Directive
Give back the entries from the start through the line containing "Reading left to right, transcribe all", replacing "y-axis" with "vertical axis" wherever it occurs and keeping everything else unchanged.

Supplied data
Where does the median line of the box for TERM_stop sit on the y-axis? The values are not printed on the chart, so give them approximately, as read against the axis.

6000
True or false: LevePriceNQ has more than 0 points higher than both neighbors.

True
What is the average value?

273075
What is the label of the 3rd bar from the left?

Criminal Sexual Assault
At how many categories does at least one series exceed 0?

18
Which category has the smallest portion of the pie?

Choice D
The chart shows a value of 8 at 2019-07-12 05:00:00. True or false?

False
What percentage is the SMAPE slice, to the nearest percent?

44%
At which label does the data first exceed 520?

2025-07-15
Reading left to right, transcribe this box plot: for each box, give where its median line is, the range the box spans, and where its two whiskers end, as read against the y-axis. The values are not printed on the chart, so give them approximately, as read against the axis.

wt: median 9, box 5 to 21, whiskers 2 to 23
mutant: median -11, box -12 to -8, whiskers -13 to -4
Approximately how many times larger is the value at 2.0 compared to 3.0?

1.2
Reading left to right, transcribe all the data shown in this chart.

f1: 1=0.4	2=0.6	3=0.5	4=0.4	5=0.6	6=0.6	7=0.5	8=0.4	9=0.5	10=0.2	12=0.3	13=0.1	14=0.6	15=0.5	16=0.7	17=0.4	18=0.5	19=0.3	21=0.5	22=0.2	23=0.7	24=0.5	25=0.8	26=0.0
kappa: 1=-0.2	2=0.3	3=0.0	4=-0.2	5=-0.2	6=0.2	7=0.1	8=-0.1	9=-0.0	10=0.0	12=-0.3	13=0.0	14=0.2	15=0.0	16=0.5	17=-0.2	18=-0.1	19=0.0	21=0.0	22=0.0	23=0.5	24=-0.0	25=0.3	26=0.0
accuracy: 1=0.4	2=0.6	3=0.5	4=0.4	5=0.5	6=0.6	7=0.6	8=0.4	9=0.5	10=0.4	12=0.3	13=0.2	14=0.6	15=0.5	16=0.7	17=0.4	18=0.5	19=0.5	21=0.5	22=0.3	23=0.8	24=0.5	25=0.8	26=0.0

Expected answer
Where does the median line of the box for TERM_stop sit on the vertical axis? The values are not printed on the chart, so give them approximately, as read against the axis.

6000
True or false: LevePriceNQ has more than 0 points higher than both neighbors.

True
What is the average value?

273075
What is the label of the 3rd bar from the left?

Criminal Sexual Assault
At how many categories does at least one series exceed 0?

18
Which category has the smallest portion of the pie?

Choice D
The chart shows a value of 8 at 2019-07-12 05:00:00. True or false?

False
What percentage is the SMAPE slice, to the nearest percent?

44%
At which label does the data first exceed 520?

2025-07-15
Reading left to right, transcribe this box plot: for each box, give where its median line is, the range the box spans, and where its two whiskers end, as read against the vertical axis. The values are not printed on the chart, so give them approximately, as read against the axis.

wt: median 9, box 5 to 21, whiskers 2 to 23
mutant: median -11, box -12 to -8, whiskers -13 to -4
Approximately how many times larger is the value at 2.0 compared to 3.0?

1.2
Reading left to right, transcribe all the data shown in this chart.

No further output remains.